Several brand names previously used by heritage ILR stations have since been revived for use by FM, digital and online stations, generally unconnected to the original licensees and separate from the stations which once bore those names.

Following the rebranding of Pennine Radio as The Pulse, the name Pennine FM was reused for a SALLIE local station in Huddersfield (previously branded as Huddersfield FM) from 2008 until the station's closure in 2010.

Herefordshire community radio station Youthcomm Radio was rebranded as Radio Wyvern in October 2022, marking the 40th anniversary of the original Radio Wyvern's launch; following this, Big City Radio in the Aston area of Birmingham gave up its FM frequencies to a revived BRMB on 4th September 2023, the Big City Radio name and format continuing on digital platforms thereafter.

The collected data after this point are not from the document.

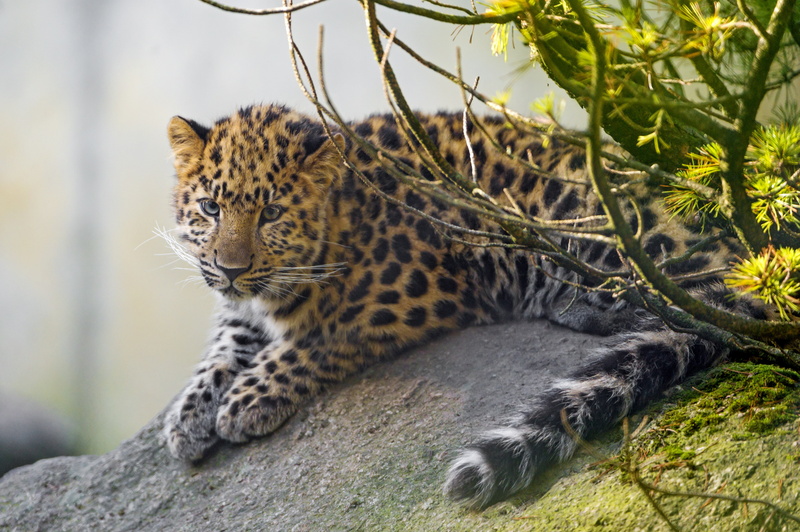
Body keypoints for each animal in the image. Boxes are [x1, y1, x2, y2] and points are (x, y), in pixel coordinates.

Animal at [162, 103, 765, 509]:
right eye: (210, 208)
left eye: (271, 213)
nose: (231, 268)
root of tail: (749, 259)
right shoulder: (239, 308)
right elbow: (220, 350)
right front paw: (187, 417)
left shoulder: (408, 291)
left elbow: (319, 336)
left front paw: (245, 400)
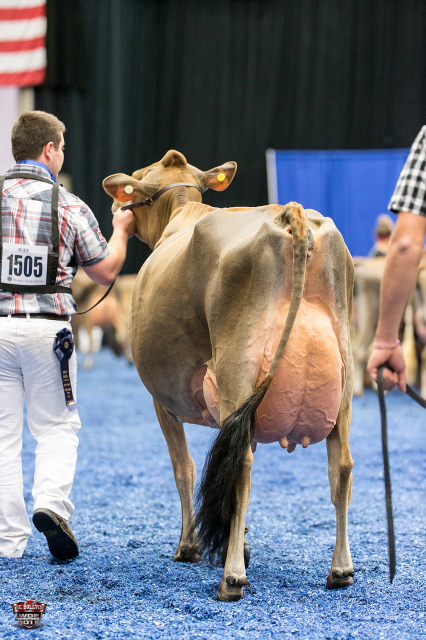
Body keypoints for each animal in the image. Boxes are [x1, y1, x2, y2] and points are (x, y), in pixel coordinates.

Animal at [102, 152, 352, 604]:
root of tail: (290, 213)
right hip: (343, 373)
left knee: (241, 467)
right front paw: (243, 542)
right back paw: (340, 569)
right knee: (339, 465)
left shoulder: (162, 401)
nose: (117, 211)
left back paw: (232, 577)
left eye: (139, 180)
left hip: (239, 364)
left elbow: (183, 467)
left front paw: (190, 546)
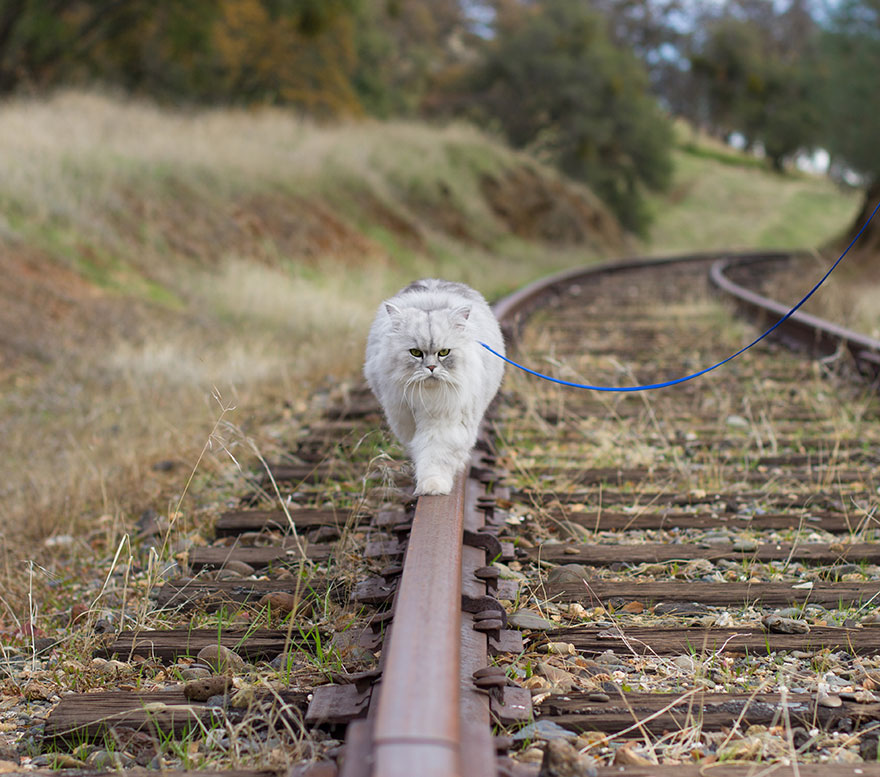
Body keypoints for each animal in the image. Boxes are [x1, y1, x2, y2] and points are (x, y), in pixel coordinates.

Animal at [362, 282, 502, 494]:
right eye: (415, 353)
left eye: (444, 352)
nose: (431, 368)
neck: (428, 397)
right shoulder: (404, 417)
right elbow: (421, 450)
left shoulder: (444, 422)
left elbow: (435, 457)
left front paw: (433, 487)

Exmouth community station East Devon Radio was rebranded under the DevonAir Radio name in March 2023; this was the station's fourth branding since its 2006 launch, having previously been Bay FM and, between 2018 and 2021 ExmouthAiR; prior to adopting the DevonAir name for their main feed, EDR had launched an oldies service on digital platforms under the name 'DevonAir Gold' in 2022.

The name Radio Victory has been relaunched into Portsmouth twice; the first revival was for a local (SALLIE) FM service for the city in 1999, with this station latterly joining the cluster now broadcasting as Easy Radio South Coast; the second and current incarnation launched on smallscale DAB on 1 April 2022.

==ILR stations==
In 2005, there were 217 licensed analogue ILR and IRR services in England; 16 in Wales; 34 in Scotland; eight in Northern Ireland; and two in the Channel Islands. These are licences rather than franchises. Some licences are grouped nationally, regionally or by format to provide one service; other licences cover two or more services.

There were three national analogue services. There was one national DAB multiplex (Digital One) and 47 regional DAB multiplexes, owned by 10 and operated by nine companies (each multiplex carrying multiple services).

===Manx Radio===
The first licensed commercial radio station in the United Kingdom is often stated to be Manx Radio, which launched in June 1964. However, since the Isle of Man is not part of the United Kingdom, Manx Radio is not considered to be an ILR station and launched with a Post Office licence. Manx Radio is funded by a mixture of commercial advertising and a yearly £860,000 Manx Government subvention.